> [ページ抜粋]:

######

2024年11月26日(火)LINK-Jと名古屋大学は、名古屋大学における先進的な取り組み事例×展望をテーマに、「名古屋大学量子化学イノベーション研究所」にスポットをあてたイベントをオンラインにて開催しました。(主催:LINK-J、共催:名古屋大学 学術研究・産学官連携推進本部 メディカルイノベーション推進室(MIU))

当日は約70名の方にご参加いただきました。多数のご質問とご視聴、誠にありがとうございました。

量子化学イノベーション研究所の概要について
名古屋大学 未来社会創造機構 量子化学イノベーション研究所 教授 清中 茂樹氏

国家戦略の1つとして,我が国の総力を上げた量子技術の社会経済システムへの利活用が進められています。その代表例として,量子技術イノベーション拠点が挙げられます。2023年5月に,名古屋大学と岐阜大学から構成される国立大学法人である東海国立大学機構に,原子・分子レベルで量子状態を制御して医療および産業への利活用を促進する拠点「量子化学産業創出拠点」が内閣府から認定されました。この「量子化学産業創出拠点」における学内の基盤研究所として,名古屋大学 未来社会創造機構に本学の強みを活かした「量子化学イノベーション研究所」を2024年4月に新たに設置しました。この研究所には,医療および産業への利活用を強く意識した「新技術創出部門」を含む3つの部門(「理論・計測部門」,「量子制御技術部門」,「新技術創出部門」)と3つの部門をシームレスに連携させる運用企画部門として「統括部門」を設置します。3つの部門では,各部門で量子研究を推進するのみならず,「統括部門」のマネジメントの下,3つの部門間の連携により,量子材料,量子生命,量子計測,量子コンピューターなど先端量子技術の医療および産業への利活用を推進していきます。本講演では、その概要について概説しました。

######

> [演習問題]:
(1) ページ抜粋に記された量子化学イノベーション研究所の部門を、統括部門も含めてすべて挙げてください。
(2) 量子化学イノベーション研究所のイベント報告の続きを、最後の文の後から書き進めてください。

> [提供データ]:
######

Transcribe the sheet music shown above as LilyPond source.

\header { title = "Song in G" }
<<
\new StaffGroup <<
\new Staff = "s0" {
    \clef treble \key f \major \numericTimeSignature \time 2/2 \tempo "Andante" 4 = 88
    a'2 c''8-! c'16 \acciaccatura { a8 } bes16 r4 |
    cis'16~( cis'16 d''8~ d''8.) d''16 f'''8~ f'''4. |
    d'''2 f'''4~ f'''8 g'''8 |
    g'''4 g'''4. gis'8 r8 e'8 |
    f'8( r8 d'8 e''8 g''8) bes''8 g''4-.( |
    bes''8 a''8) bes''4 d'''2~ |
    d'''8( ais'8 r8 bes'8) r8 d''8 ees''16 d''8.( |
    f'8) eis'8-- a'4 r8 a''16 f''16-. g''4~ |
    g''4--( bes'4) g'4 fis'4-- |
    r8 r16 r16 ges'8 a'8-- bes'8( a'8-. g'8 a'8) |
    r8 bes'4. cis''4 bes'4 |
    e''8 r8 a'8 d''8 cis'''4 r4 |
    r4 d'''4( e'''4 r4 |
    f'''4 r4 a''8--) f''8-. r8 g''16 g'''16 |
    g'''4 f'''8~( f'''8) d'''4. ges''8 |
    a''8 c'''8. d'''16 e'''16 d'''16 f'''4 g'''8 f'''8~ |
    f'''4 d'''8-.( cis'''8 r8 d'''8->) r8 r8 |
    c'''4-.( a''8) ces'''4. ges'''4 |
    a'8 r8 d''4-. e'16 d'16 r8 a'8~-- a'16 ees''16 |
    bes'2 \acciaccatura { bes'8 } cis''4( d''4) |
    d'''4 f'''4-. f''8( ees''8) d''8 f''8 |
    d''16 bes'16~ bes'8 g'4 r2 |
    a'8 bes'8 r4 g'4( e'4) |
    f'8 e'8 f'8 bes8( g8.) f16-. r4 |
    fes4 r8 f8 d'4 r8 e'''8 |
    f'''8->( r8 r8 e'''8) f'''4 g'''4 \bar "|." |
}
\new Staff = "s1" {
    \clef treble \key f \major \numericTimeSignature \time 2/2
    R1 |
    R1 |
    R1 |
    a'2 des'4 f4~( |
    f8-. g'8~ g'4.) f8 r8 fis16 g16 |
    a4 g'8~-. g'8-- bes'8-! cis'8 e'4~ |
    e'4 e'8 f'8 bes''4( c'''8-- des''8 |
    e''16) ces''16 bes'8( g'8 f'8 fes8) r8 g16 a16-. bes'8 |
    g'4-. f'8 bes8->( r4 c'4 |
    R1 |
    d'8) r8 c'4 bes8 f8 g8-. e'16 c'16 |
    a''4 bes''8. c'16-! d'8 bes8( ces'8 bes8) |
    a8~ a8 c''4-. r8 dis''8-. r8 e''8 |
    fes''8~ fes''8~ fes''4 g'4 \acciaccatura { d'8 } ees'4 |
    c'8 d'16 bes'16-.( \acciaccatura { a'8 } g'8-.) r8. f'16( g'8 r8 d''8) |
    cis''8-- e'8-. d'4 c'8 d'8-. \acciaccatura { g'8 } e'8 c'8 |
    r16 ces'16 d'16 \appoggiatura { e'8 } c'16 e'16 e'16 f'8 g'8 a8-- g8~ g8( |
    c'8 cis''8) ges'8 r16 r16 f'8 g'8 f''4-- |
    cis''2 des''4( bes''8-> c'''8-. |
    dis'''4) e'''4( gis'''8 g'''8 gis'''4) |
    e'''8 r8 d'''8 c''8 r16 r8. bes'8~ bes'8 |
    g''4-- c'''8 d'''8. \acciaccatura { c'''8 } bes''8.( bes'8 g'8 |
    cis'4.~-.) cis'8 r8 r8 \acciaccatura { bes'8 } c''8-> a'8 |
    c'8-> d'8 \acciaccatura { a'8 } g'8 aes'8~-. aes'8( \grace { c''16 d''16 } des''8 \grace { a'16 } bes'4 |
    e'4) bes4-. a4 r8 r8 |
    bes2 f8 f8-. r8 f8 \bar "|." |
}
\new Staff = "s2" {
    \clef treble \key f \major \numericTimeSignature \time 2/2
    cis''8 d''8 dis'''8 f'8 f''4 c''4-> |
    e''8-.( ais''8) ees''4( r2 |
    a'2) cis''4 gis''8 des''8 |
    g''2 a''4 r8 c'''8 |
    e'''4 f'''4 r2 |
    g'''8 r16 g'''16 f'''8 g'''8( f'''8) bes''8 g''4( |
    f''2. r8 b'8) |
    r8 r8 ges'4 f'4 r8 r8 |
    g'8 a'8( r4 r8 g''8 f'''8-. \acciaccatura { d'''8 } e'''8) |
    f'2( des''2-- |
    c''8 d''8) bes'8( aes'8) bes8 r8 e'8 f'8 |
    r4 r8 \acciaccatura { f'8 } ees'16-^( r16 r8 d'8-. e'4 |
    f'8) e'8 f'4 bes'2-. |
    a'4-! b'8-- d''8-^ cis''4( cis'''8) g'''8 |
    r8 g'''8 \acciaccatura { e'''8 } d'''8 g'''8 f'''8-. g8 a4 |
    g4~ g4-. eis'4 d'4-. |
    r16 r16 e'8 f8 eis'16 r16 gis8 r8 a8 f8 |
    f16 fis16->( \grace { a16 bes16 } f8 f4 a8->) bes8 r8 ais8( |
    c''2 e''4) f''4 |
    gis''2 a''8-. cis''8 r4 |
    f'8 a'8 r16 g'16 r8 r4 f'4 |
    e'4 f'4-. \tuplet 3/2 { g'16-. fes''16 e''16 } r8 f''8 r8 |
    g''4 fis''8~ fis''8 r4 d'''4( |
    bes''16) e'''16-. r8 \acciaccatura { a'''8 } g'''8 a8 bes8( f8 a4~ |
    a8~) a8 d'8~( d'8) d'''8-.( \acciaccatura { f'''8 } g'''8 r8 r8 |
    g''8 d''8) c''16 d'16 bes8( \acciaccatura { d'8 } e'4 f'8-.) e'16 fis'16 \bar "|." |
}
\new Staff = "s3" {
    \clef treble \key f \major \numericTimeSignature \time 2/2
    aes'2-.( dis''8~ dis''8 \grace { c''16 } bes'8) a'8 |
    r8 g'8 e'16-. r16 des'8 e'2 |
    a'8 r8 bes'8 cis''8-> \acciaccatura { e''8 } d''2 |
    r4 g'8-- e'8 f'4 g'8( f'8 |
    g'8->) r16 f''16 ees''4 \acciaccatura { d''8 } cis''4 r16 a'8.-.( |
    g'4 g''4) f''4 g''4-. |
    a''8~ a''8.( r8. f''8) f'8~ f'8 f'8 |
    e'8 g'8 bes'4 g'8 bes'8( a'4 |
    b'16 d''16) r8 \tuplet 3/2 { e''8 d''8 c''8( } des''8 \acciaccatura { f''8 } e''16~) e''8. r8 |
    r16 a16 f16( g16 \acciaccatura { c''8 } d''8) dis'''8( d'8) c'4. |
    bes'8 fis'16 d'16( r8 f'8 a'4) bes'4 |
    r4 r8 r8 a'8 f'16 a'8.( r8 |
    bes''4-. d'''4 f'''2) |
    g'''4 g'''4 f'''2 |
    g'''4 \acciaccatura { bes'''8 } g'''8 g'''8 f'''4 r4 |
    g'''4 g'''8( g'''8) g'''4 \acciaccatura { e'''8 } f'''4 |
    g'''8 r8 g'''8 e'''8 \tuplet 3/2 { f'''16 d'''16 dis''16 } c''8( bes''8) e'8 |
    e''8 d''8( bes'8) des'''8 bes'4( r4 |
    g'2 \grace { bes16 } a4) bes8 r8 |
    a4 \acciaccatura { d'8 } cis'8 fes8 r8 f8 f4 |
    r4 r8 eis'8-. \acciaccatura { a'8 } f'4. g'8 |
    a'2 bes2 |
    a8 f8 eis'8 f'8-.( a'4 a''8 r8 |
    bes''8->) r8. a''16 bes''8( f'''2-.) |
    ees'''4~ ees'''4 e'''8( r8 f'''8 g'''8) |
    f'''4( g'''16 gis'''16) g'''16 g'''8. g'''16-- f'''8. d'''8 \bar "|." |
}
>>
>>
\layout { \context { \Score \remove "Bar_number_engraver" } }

######

> [演習の解答]:
(1) 理論・計測部門、量子制御技術部門、新技術創出部門、統括部門

(2)
人工抗体の創製と応用
名古屋大学 大学院工学研究科 生命分子工学専攻 教授 村上 裕 氏

人工抗体は、ランダム配列を導入した非免疫グロブリン骨格をもつタンパク質ライブラリから、進化分子工学的手法を用いて創製できます。これまで我々はTRAP (transcription–translation coupled with association of puromycin linker) 提示法を活用し、様々な標的に対して高い親和力をもつ人工抗体を創製していました。例えば、新型コロナウイルスのスパイクタンパク質を標的として選択した人工抗体は、KD < 10 pMと強い結合力をもち、新型コロナウイルスに対してIC50 = 46 pMと非常に高い中和活性を持っていました(Science Advaces 2020)。また、MCP-1の活性を阻害するD型人工抗体は、抗原性が大きく低減されたモダリティとして使用できる可能性があります(Nature Communications 2024)。さらに最近、小分子化合物に対しても高い親和性で結合する人工抗体が得られるようになってきました。本講演では、これら人工抗体の創製と応用についての研究を紹介しました。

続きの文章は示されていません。